**SELECTED EXTRACT**:
########################################
Any salutary discussion of ethics must emphasize the distinction between man and beast, if the moral imperatives of man are to be of the rational order. Those who wish to downplay the distinction between man and beast invariably seek to justify their own sensual indulgences. It is easy for man to act beneath his capacity, since he also has an animal nature. If he wished, he could go further and act like a vegetable. Yet plants and brute animals do not have the option of pursuing higher moral goods as can be found by rational contemplation.

Like many of the Greek thinkers, Cicero distinguishes base sensual pleasure from the higher pleasure of seeing and hearing. The sensual pleasure he condemns is primarily tactile: i.e., delight in food, sex and other irrational pleasures that even the brutes enjoy. By the pleasure of seeing and hearing, he refers to a more abstract pleasure. We appreciate beauty, harmony, and order in what we see or hear, and so these senses are directed to rational inquiry. The Greek belief (shared by Stoics and Academics) that the perception of beauty is of the rational order comes in conflict with the modern notion of reason, which is usually conceived as dry logic. In the modern view, the perception of beauty in nature and in man would be considered "emotional" or "poetic" or "irrational". Such a denial of the objective reality of harmony in nature amounts to a denial of teleology in nature, hence a denial of any possibility of objective ethics. Cicero and the Greeks, by contrast, considered the perception of beauty to be the highest use of reason. Indeed, even chimps are capable of simple computation and inference of a sort, but to perceive harmony or beauty in the Stoic sense entails an ability to perceive meaning in reality. And by "meaning," I refer to intensive meaning, not the dry extensive notion of "reference". It is only by impoverishing human thought, stripping it of its soul, that we can entertain the notion that it is of a kind with that of the brutes, differing only in degree of complexity.
########################################
In the passage on Cicero and ethics, what kind of sensual pleasure does Cicero primarily condemn?

**INFORMATION SHOWN**:
########################################
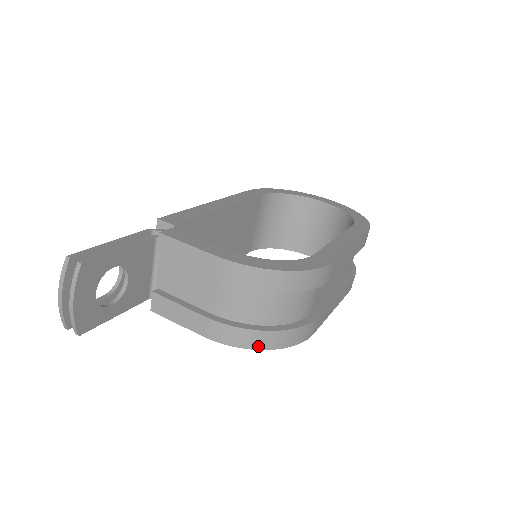
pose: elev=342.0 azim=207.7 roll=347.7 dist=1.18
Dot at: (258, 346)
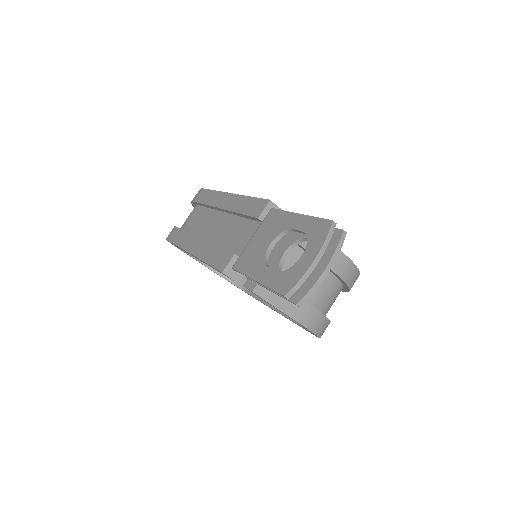
Dot at: (321, 334)
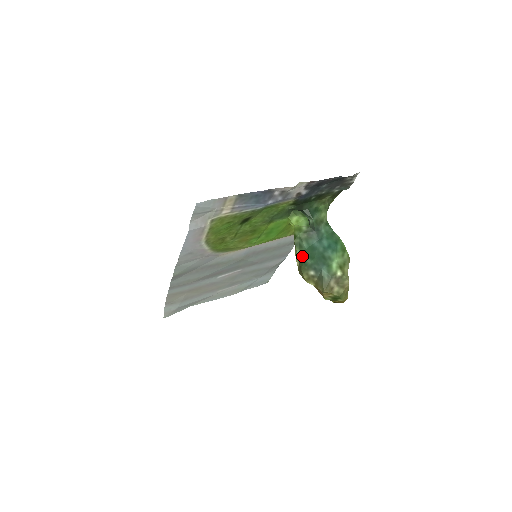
########################################
**WORKED ANSWER**:
Tactile pleasure, such as delight in food, sex and other irrational pleasures that even the brutes enjoy.